52/24.12.05) verbirgt sich mehr als eine Kontroverse über die Frage, ob der
Mensch von den Primaten abstammt oder nicht. Sie ist nur die sichtbarste
Spitze eines Kulturkampfes, der schon seit Jahren in den USA ausgefochten
wird. In diesem stehen die „Christliche Rechte“ auf der einen Seite und der
„säkulare Humanismus“ auf der anderen. Dabei geht es beiden um mehr als um
die Evolutionstheorie. Es bekämpfen sich in diesem Streit Demokratie und
Theokratie, Wissenschaft und Bibel, Realpolitik und politische Theologie.
Der aggressive Kern des
Intelligent Design vertritt eine apokalyptisch-messianische Weltsicht, die
als Dispensationalismus
bekannt ist und die weniger auf den Anfang des Lebens als auf dessen Ende
blickt. Beides, Anfang und Ende, ist – ihrer Meinung nach - von der Hand
Gottes bewirkt. Doch das „Finale“ in dem aus der Bibel abgeleiteten
Intelligent Design wird für das Gros der Menschen schrecklich sein, so
schrecklich wie es in der Offenbarung
des Johannes vorausgesagt ist.

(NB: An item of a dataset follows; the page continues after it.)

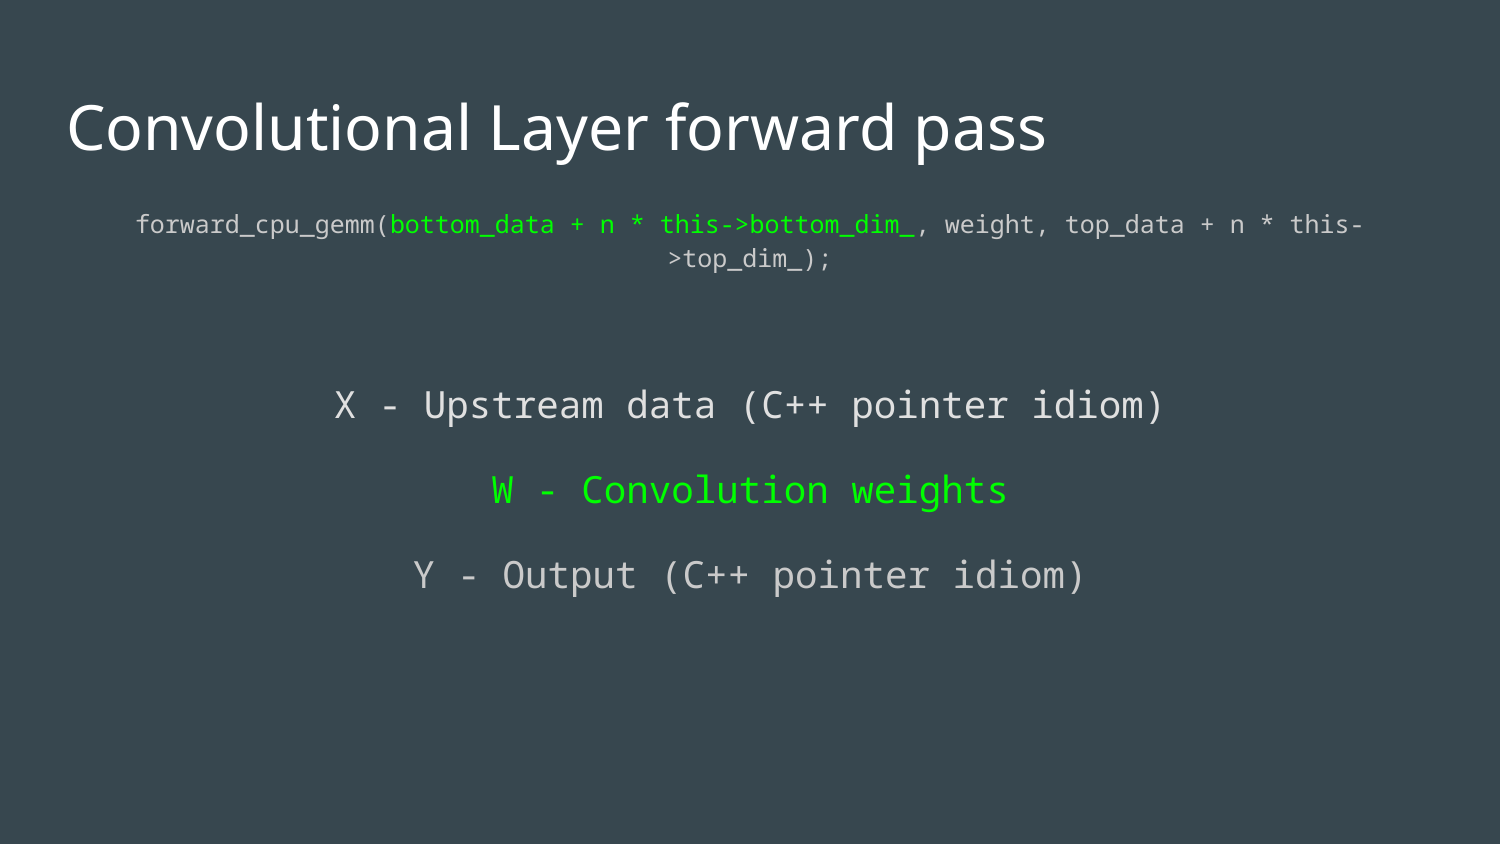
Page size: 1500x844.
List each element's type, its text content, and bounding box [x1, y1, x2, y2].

list forward_cpu_gemm(bottom_data + n * this->bottom_dim_, weight, top_data + n * this->top_dim_); X - Upstream data (C++ pointer idiom) W - Convolution weights Y - Output (C++ pointer idiom) [51, 189, 1449, 750]
title Convolutional Layer forward pass [51, 72, 1449, 167]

Daniel Dennet,
engagiertester Sprecher der Darwin-Zunft, fasst deswegen in einem
Spiegel-Interview die Intentionen seiner Gegner mit den folgenden zwei
Sätzen zusammen: „Sie wollen in Amerika einen Gottesstaat errichten. Es ist
erschreckend, dass viele von ihnen überzeugt sind, das Jüngste Gericht
stehe bevor.“
Schon im Jahre 1974 hatte der
Doomsday-Autor Tim LaHaye,
der wohl einflussreichste Hintergrundspieler der Christlichen Rechten in
Amerika, gegen den Darwinismus Front gemacht und ihn als „die Plattform,
auf der Sozialismus, Kommunismus, Humanismus, Determinismus und die Eine-Weltheorie aufbauen“ bezeichnet. Vor gut einem Jahr
leitete LaHaye seine Darwin-Kritik aus der Offenbarung des Johannes ab. Dort
ist in 16: 13 zu lesen: „Was war die große Lüge, mit der die unreinen
Geister die ganze Welt hinters Licht führten?“ LaHaye
kommentiert: „Es ist die Lüge der Evolution, in der es darum geht, dass die
Menschen sich langsam entwickelt haben und das alle Geschöpfe gleich sind.

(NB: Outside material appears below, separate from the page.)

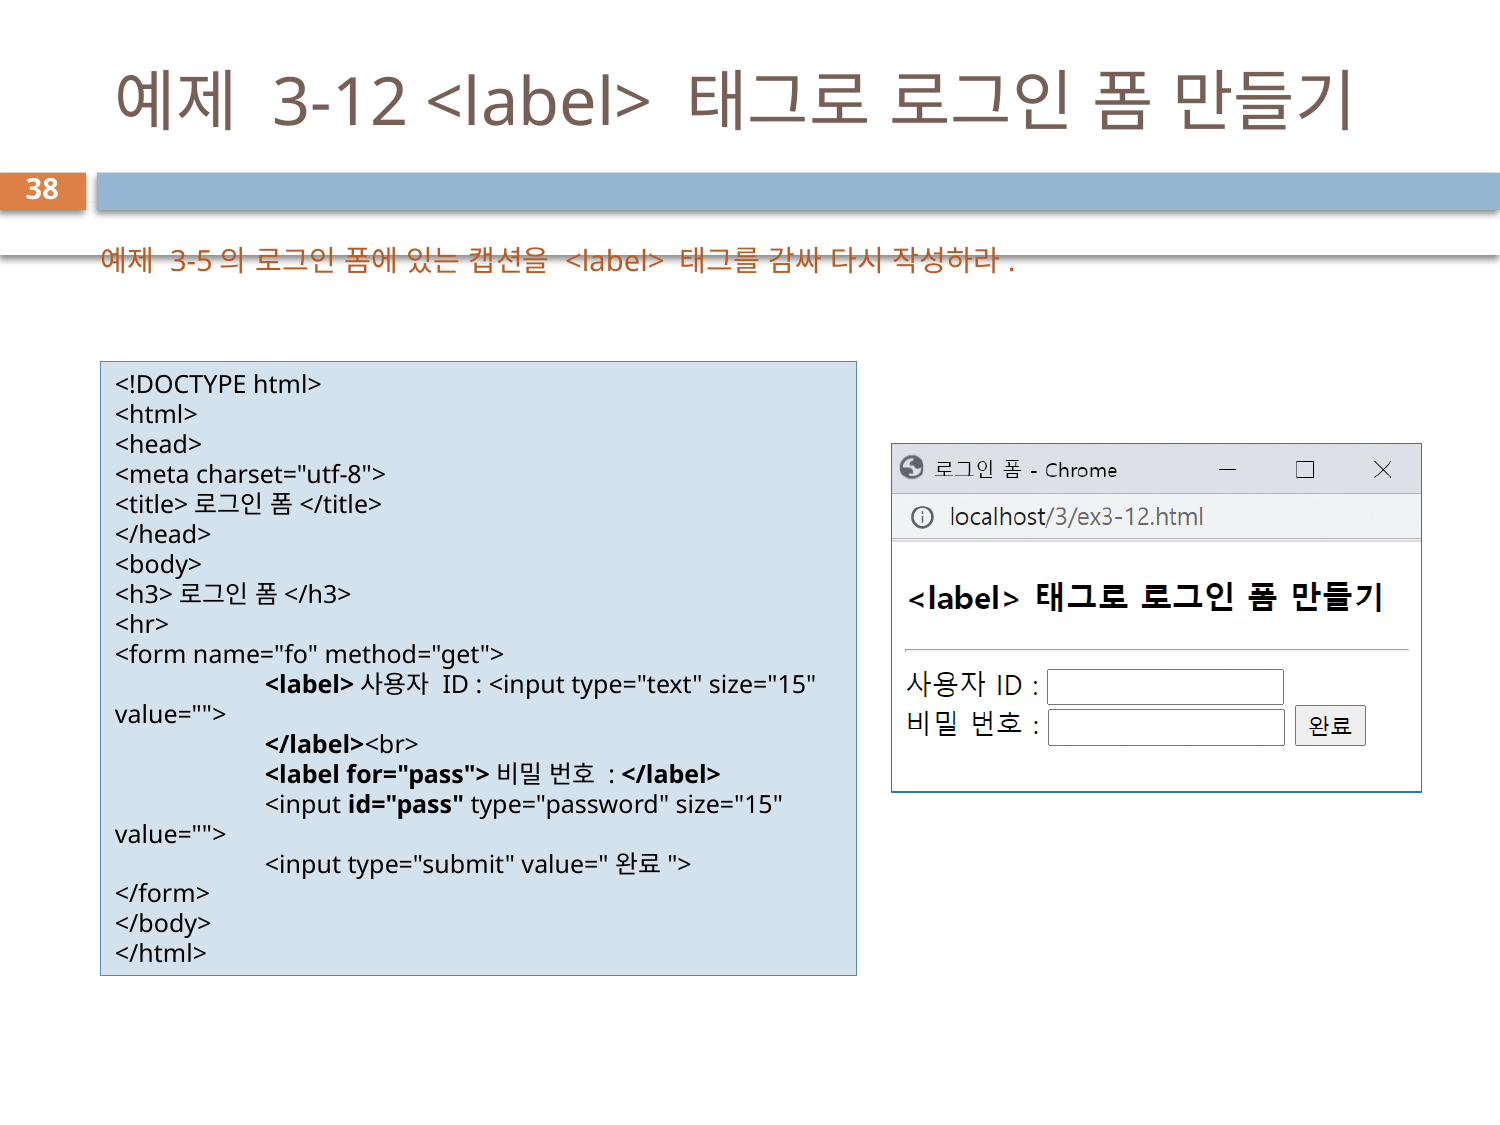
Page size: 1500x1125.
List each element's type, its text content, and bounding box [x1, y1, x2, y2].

So kann Satan sich einreden, dass er Gott gleich ist. In unserem Buch [gemeint
ist der Band 11 von LaHayes
Endzeit-Thriller-Serie Left Behind]
konnten wir so unseren Lesern vermitteln, dass die Evolutionstheorie eine
gefährliche religiöse Irrlehre ist. Sie wird in den letzten Tagen viel
Menschen von Jesus abbringen.“
Als sich jüngst in der
kleinen Stadt Dover (Pennsylvania) der School Board für die Evolutionslehre
und gegen den Intelligent Design entschied, drohte Pat Robertson,
Medienmogul der Christlichen Rechten, mit Unheil: „Ich möchte den guten
Einwohnern von Dover sagen, wenn in eurer Gegend ein Desaster geschieht,
wendet euch nicht Gott zu. Ihr habt ihn gerade aus eurer Stadt herausgejagt. […] Gott ist tolerant und liebenswürdig,
aber wir können nicht für immer unseren Finger in sein Auge stecken. […]
Sollte es in Zukunft Probleme in Dover geben, dann empfehle ich euch,
Darwin anzurufen. Vielleicht kann er euch helfen.“ Pat Robertson hatte im
Sommer Schlagzeilen mit der Forderung gemacht, die US Regierung solle den
Präsidenten Venezuelas, Hugo Chavez, ermorden lassen.